Let me ask a question, purely theoretical:
Should the justice system treat a former president of the United States just as it would treat any other American citizen?
As long as it’s just theoretical, the obvious answer is yes, of course. As Americans, we have no kings, no untouchable royalty. We are all equal before the law; we all have to be accountable for our actions. But what if the question ceases to be theoretical, as is happening now before our eyes? As the question moves from the realm of theory to the realm of the very very real, does the answer somehow change?
To some degree, yes it does. To some degree, the obvious answer to the theoretical question becomes the wrong answer to the real-life question.
In real life as we are living it, you cannot and should not treat a former president like any other citizen, because a former president is not just any other citizen. Indicting a former president has profound political implications. It can cause tens of millions of Americans to question the basic fairness of the justice system.
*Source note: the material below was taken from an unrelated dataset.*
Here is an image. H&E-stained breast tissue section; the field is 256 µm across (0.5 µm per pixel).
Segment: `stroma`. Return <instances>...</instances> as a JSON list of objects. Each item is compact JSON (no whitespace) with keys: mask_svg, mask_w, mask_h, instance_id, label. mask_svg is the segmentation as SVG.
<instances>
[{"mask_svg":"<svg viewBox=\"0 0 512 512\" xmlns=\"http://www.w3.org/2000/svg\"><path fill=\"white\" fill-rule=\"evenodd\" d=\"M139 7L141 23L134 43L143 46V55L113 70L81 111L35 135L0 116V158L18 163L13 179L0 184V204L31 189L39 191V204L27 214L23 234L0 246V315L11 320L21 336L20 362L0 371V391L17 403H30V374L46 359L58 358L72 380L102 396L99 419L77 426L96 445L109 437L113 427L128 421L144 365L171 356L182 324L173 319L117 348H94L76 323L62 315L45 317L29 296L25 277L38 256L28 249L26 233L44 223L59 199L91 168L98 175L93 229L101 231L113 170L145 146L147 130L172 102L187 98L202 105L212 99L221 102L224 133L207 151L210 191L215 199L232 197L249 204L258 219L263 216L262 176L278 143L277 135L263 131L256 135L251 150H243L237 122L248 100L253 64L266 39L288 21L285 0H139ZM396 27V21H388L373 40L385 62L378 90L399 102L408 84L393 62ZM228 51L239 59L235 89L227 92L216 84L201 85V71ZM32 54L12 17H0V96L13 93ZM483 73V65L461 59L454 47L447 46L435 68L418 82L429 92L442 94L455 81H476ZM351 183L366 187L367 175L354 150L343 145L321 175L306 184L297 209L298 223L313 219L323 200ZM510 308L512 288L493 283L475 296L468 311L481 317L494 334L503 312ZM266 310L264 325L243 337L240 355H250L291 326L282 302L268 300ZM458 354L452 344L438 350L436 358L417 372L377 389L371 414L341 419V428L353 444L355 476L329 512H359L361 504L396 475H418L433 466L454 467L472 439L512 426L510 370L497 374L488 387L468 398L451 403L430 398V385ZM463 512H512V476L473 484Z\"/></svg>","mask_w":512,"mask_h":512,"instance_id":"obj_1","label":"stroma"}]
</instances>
As a prosecutor, if you’re going to indict a former president, you need a higher certainty of conviction than in other cases. You cannot and should not proceed because you think you have a strong case. You need to know with a high degree of certainty that you have a strong case. You’re not merely putting an individual on trial, you’re putting the entire justice system on trial. Your jury is not merely the 12 people selected from the jury pool; your jury is, to some degree, all of us. Your jury is history.
None of that means that former presidents ought to be immune from prosecution. If they acted criminally, in public or in private life, they can and should be accountable. But the plain truth of the matter is that if you bring a criminal case against a former president and you lose, the implications of that loss will be profound, not just to your reputation and that of your office, but to the country as a whole. It would be irresponsible, and also impossible, to try to treat such cases like any other case.
We don’t know the evidence against Donald Trump that is being weighed by Manhattan District Attorney Alvin Bragg, by Fulton County District Attorney Fani Willis, or by U.S. special counsel Jack Smith. The indictment decision that Willis described as “imminent” two months ago has yet to be made, suggesting that Willis is treating it with the gravity it deserves.
Smith’s twin investigations – one into Trump’s attempt to stay in office despite losing the election, the second into Trump’s subsequent attempt to steal and conceal classified documents – have played out largely behind closed doors in secret legal proceedings that in the end may redefine our understanding of constitutional law and the separation of powers.
Trump’s apparent decision to secretly defy a subpoena demanding return of all classified documents, and to enlist his attorneys as witting or unwitting allies in that concealment effort, is probably the most clear-cut case against him. In recent days, a federal judge and an appellate court have both ruled that there’s enough evidence of a crime by Trump to justify piercing attorney-client privilege and force Trump’s attorneys to turn over notes and other documents.
The Manhattan case, involving Trump’s $130,000 payoff to a porn star during the 2016 election, is the least consequential of the three but perhaps the closest to a decision. That timing is unfortunate, given the overwhelming importance of the other two investigations. The question for Bragg is not merely whether he can bring an indictment; it is whether he should.
This commentary was published earlier by the Georgia Recorder, an affiliate of the nonprofit States Newsroom network, which includes the Florida Phoenix.